Polymeter is for creating polyrhythmic or polymetric patterns. It takes sequences of different lengths and aligns them to the same pulse. So if you have a pattern with three elements and another with four elements, polymeter will play them together but they'll cycle at different rates, creating interesting rhythmic interplay. This is how you get those complex interlocking rhythms.
Stepcat is similar to cat but works proportionally to a number of steps per cycle. The steps can be inferred from the pattern itself or you can specify them explicitly.
Silence does exactly what it sounds like, it produces nothing. It's useful as a placeholder or for creating rests in your patterns.
Run generates a sequence of numbers from zero up to whatever number you specify minus one. So run of four gives you zero, one, two, three. This is useful for creating ascending patterns or for indexing into other things.
Binary and BinaryN convert numbers into binary patterns, which can be useful for creating rhythmic structures based on binary representations.

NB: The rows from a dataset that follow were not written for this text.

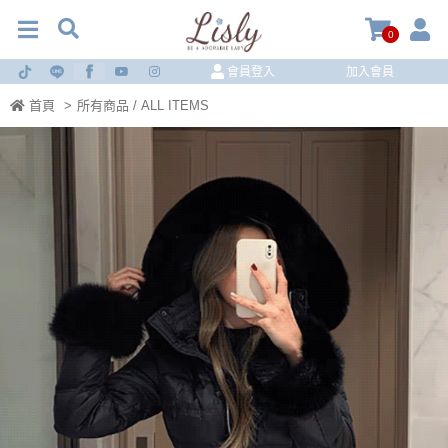
0
會員登入
加入會員
首頁
>
所有商品 / ALL ITEMS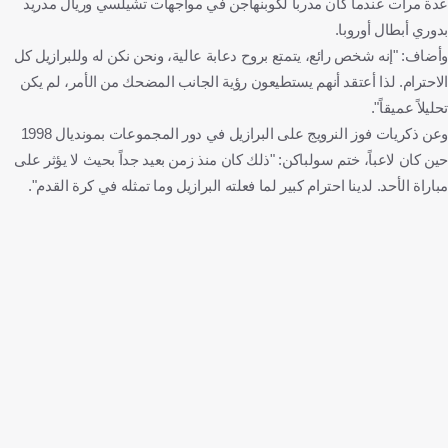
عدة مرات عندما كان مدرباً لكوبنهاجن في مواجهات تشيلسي وريال مدريد
بدوري أبطال أوروبا.
وأضاف: "إنه شخص رائع، يتمتع بروح دعابة عالية، ونحن نكن له وللبرازيل كل
الاحترام. لذا أعتقد أنهم يستطيعون رؤية الجانب المضحك من الأمر، لم يكن
تحليلاً عميقاً".
وعن ذكريات فوز النرويج على البرازيل في دور المجموعات بمونديال 1998
حين كان لاعباً، ختم سولباكن: "ذلك كان منذ زمن بعيد جداً بحيث لا يؤثر على
مباراة الأحد. لدينا احترام كبير لما فعلته البرازيل وما تمثله في كرة القدم".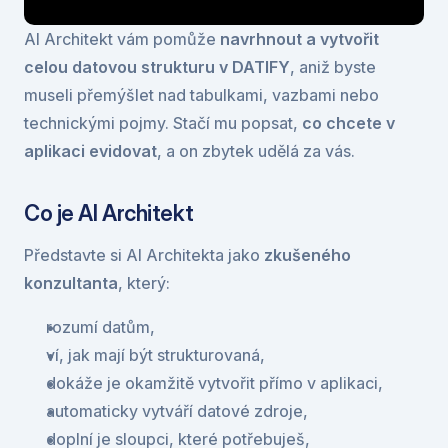
AI Architekt vám pomůže 
navrhnout a vytvořit 
celou datovou strukturu v DATIFY
, aniž byste 
museli přemýšlet nad tabulkami, vazbami nebo 
technickými pojmy. Stačí mu popsat, 
co chcete v 
aplikaci evidovat
, a on zbytek udělá za vás.
Co je AI Architekt
Představte si AI Architekta jako 
zkušeného 
konzultanta
, který:
rozumí datům,
ví, jak mají být strukturovaná,
dokáže je okamžitě vytvořit přímo v aplikaci,
automaticky vytváří datové zdroje,
doplní je sloupci, které potřebuješ,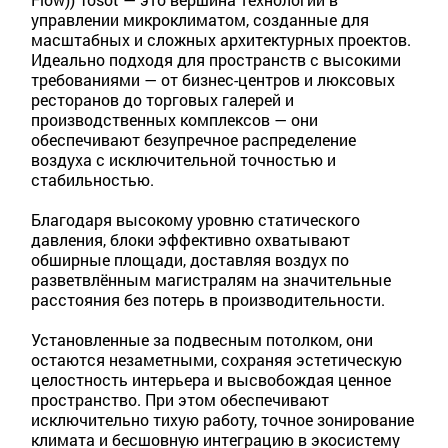
управлении микроклиматом, созданные для
масштабных и сложных архитектурных проектов.
Идеально подходя для пространств с высокими
требованиями — от бизнес-центров и люксовых
ресторанов до торговых галерей и
производственных комплексов — они
обеспечивают безупречное распределение
воздуха с исключительной точностью и
стабильностью.
Благодаря высокому уровню статического
давления, блоки эффективно охватывают
обширные площади, доставляя воздух по
разветвлённым магистралям на значительные
расстояния без потерь в производительности.
Установленные за подвесным потолком, они
остаются незаметными, сохраняя эстетическую
целостность интерьера и высвобождая ценное
пространство. При этом обеспечивают
исключительно тихую работу, точное зонирование
климата и бесшовную интеграцию в экосистему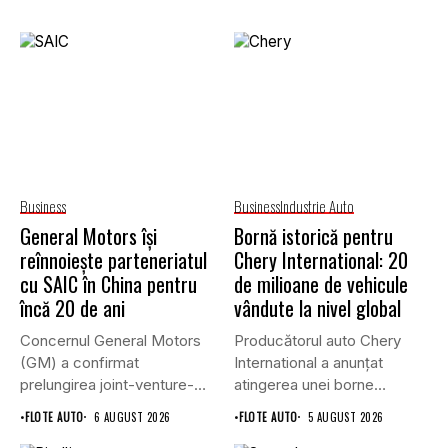
Business
Business
Industrie Auto
General Motors își
Bornă istorică pentru
reînnoiește parteneriatul
Chery International: 20
cu SAIC în China pentru
de milioane de vehicule
încă 20 de ani
vândute la nivel global
Concernul General Motors
Producătorul auto Chery
(GM) a confirmat
International a anunțat
prelungirea joint-venture-
atingerea unei borne
ului său cu grupul chinez...
istorice în industria...
•
FLOTE AUTO
6 AUGUST 2026
•
FLOTE AUTO
5 AUGUST 2026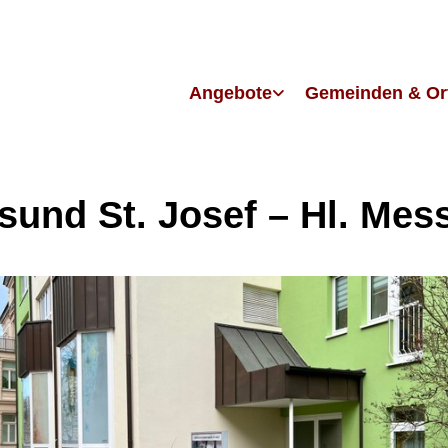
Angebote
Gemeinden & Or
lsund St. Josef – Hl. Mes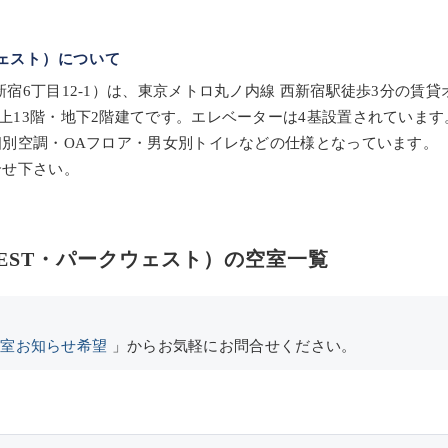
ウェスト）について
新宿6丁目12-1）は、東京メトロ丸ノ内線 西新宿駅徒歩3分の賃
地上13階・地下2階建てです。エレベーターは4基設置されています
・個別空調・OAフロア・男女別トイレなどの仕様となっています。
合せ下さい。
EST・パークウェスト）の空室一覧
空室お知らせ希望
」からお気軽にお問合せください。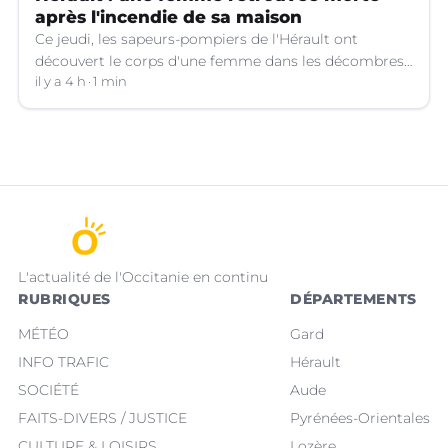
après l'incendie de sa maison
Ce jeudi, les sapeurs-pompiers de l'Hérault ont
découvert le corps d'une femme dans les décombres
de sa maison qui avait pris feu à Cazouls-lès-Béziers
il y a 4 h
1 min
(Hérault).
L'actualité de l'Occitanie en continu
RUBRIQUES
DÉPARTEMENTS
MÉTÉO
Gard
INFO TRAFIC
Hérault
SOCIÉTÉ
Aude
FAITS-DIVERS / JUSTICE
Pyrénées-Orientales
CULTURE & LOISIRS
Lozère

Beyond these pattern constructors, there are also important modifiers. Fast and slow speed up or slow down patterns. Rev reverses the playback order. Early and late shift patterns forward or backward in time. Echo creates repetition effects. Struct changes the temporal structure of a pattern.
The whole system works in cycles, which you can think of as measures or bars. By default, one cycle equals one bar, but you can adjust the tempo and how many beats fit in a cycle. The beauty of Strudel is that you can nest these functions, so you might have a stack containing multiple seqs, or an arrange that switches between different stacks.
The mini notation is a shorthand syntax where square brackets create sequences, commas create stacks, and angle brackets create patterns that alternate each cycle. But all of these have equivalent function calls in the JavaScript API, so you can mix and match depending on what's clearer for your particular situation.